Supplied text:

Interactive map shows impact of HIV on communities in the US

There seems to be less of an urgency associated with our current discussions around HIV/AIDS. Though still a source of stigma and lingering fear, HIV often appears to us as a tragedy of the previous generation. Alas, the pandemic is far from being over, and in 2017 an estimated 36.9 million people lived with HIV globally, including 1.8 million children.

Vulnerable populations and people living in low and middle-income countries are disproportionately affected by the virus, with over 65 percent of individuals living with HIV located in sub-Saharan Africa. In Russia and Eastern Europe, HIV diagnoses are at an all-time high, and in the United States infection rates among certain ethnic and racial minorities has increased in the past few years. What all of these populations share in common is a deadly concoction of meagre resources and prevalent conservatism, which prevents them from finding out their status and seeking help.

UNAIDS, the United Nations Program on HIV and AIDS, has set a goal of eliminating the epidemic worldwide by 2030. In order to achieve this ambitious target, the organisation has set an additional ‘90-90-90’ goal, according to which by 2020 90 percent of all people living with HIV will know their HIV status, 90 percent of all people with diagnosed HIV infection will receive sustained antiretroviral therapy, and 90 percent of all people receiving antiretroviral therapy will have viral suppression. However, lack of awareness and crippling stigmas surrounding the disease make reaching these goals unlikely.

AIDSVu, an interactive online map that visualises the impact of HIV on communities across the U.S., offers a highly useful solution to this problem. Led by Patrick Sullivan, PhD, Professor of Epidemiology and co-director of the CFAR Prevention Science Core, the project uses data from the Centers for Disease Control and Prevention, local health departments, and prescription analytics in order to map out and track HIV statistics across 36 U.S. cities, 49 states, DC, and Puerto Rico.

Using AIDSVu’s interactive map, people can learn about the HIV epidemic reality in their state, county, or even zip code. In addition to providing statistics about diagnoses according to location, sex, race, and method of transmission, AIDSVu also help users locate services such as HIV prevention, testing, treatment, and clinical trials available in their communities. The website also offers focused information tool kits and experts’ views to particular groups that are vulnerable to HIV, such as trans people and youths.

Saved data entries:
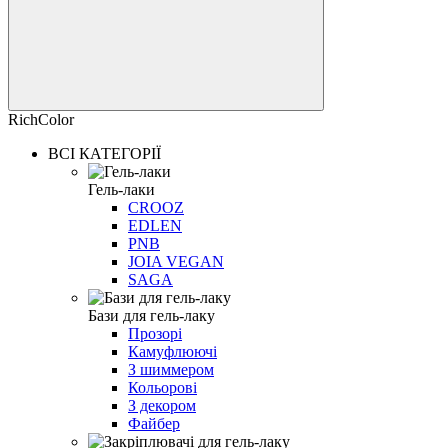
RichColor
ВСІ КАТЕГОРІЇ
Гель-лаки
CROOZ
EDLEN
PNB
JOIA VEGAN
SAGA
Бази для гель-лаку
Прозорі
Камуфлюючі
З шиммером
Кольорові
З декором
Файбер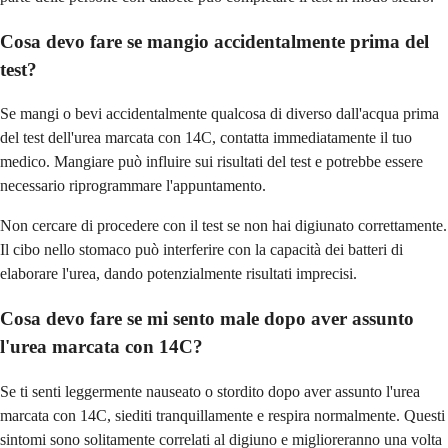
Cosa devo fare se mangio accidentalmente prima del
test?
Se mangi o bevi accidentalmente qualcosa di diverso dall'acqua prima
del test dell'urea marcata con 14C, contatta immediatamente il tuo
medico. Mangiare può influire sui risultati del test e potrebbe essere
necessario riprogrammare l'appuntamento.
Non cercare di procedere con il test se non hai digiunato correttamente.
Il cibo nello stomaco può interferire con la capacità dei batteri di
elaborare l'urea, dando potenzialmente risultati imprecisi.
Cosa devo fare se mi sento male dopo aver assunto
l'urea marcata con 14C?
Se ti senti leggermente nauseato o stordito dopo aver assunto l'urea
marcata con 14C, siediti tranquillamente e respira normalmente. Questi
sintomi sono solitamente correlati al digiuno e miglioreranno una volta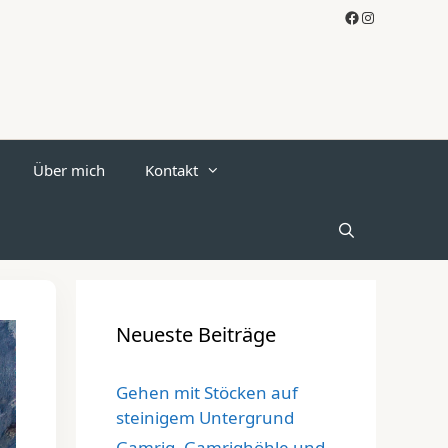
Facebook
Instagram
Über mich
Kontakt
Neueste Beiträge
Gehen mit Stöcken auf
steinigem Untergrund
Gamrig, Gamrighöhle und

Assignment A:
Answer these questions from the article on the HIV map, one line each:
(i) How many people were estimated to be living with HIV globally in 2017?
(ii) By what year does UNAIDS aim to eliminate the epidemic worldwide?
(iii) Who leads the AIDSVu project?
Assignment B:
Transcribe the passage of the HIV map article that opens with the words containing "Using AIDSVu’s interactive" and closes with "people and youths.".
Assignment C:
Go on with the article on the AIDSVu HIV map from the point where it stops.
You will not need the records for any task here.

Answer box A:
(i) An estimated 36.9 million people.
(ii) 2030.
(iii) Patrick Sullivan, PhD, Professor of Epidemiology and co-director of the CFAR Prevention Science Core.

Answer box B:
Using AIDSVu’s interactive map, people can learn about the HIV epidemic reality in their state, county, or even zip code. In addition to providing statistics about diagnoses according to location, sex, race, and method of transmission, AIDSVu also help users locate services such as HIV prevention, testing, treatment, and clinical trials available in their communities. The website also offers focused information tool kits and experts’ views to particular groups that are vulnerable to HIV, such as trans people and youths.

Answer box C:
One of the great advantages of AIDSVu is that it paints an incredibly vivid map of the HIV reality in the United States. Glancing at the statistics city by city, county by county, and state by state, one could immediately discern the troubling disparities that exist between communities in terms of access to information, care, and services, largely along lines of race and socio-economic background. In Pennsylvania, for instance, out of 34,233 individuals living with HIV 48.3 percent of them are African American and 16.4 percent are Hispanic/ Latinx. In Atlanta, black males are 5 times more likely to be living with HIV than white males and black females are 15 times more likely to contract the virus than their white counterparts. And the list goes on.

Furthermore, by making HIV statistics and services information so easily accessible online, AIDSVu significantly contributes to spreading awareness of the issue. As stigma, misconceptions, and fear still shroud the HIV/AIDS epidemic, many people prefer to remain in the dark and do not get tested, learn about prevention methods, or seek care. Disseminating such information online may grant a certain degree of anonymity and privacy to individuals who are afraid to openly consult their peers or community members about the issue.

While an increased number of government funded programs and formal education campaigns are needed in order to effectively tackle the HIV pandemic and meet the 2030 UNAIDS goal, an initiative such as AIDSVu could nonetheless provide an immense contribution to the fight against the virus. Imagine what an effect could such a platform have in a place like Tanzania or Nigeria—where openly seeking out HIV-related care could mean a death sentence.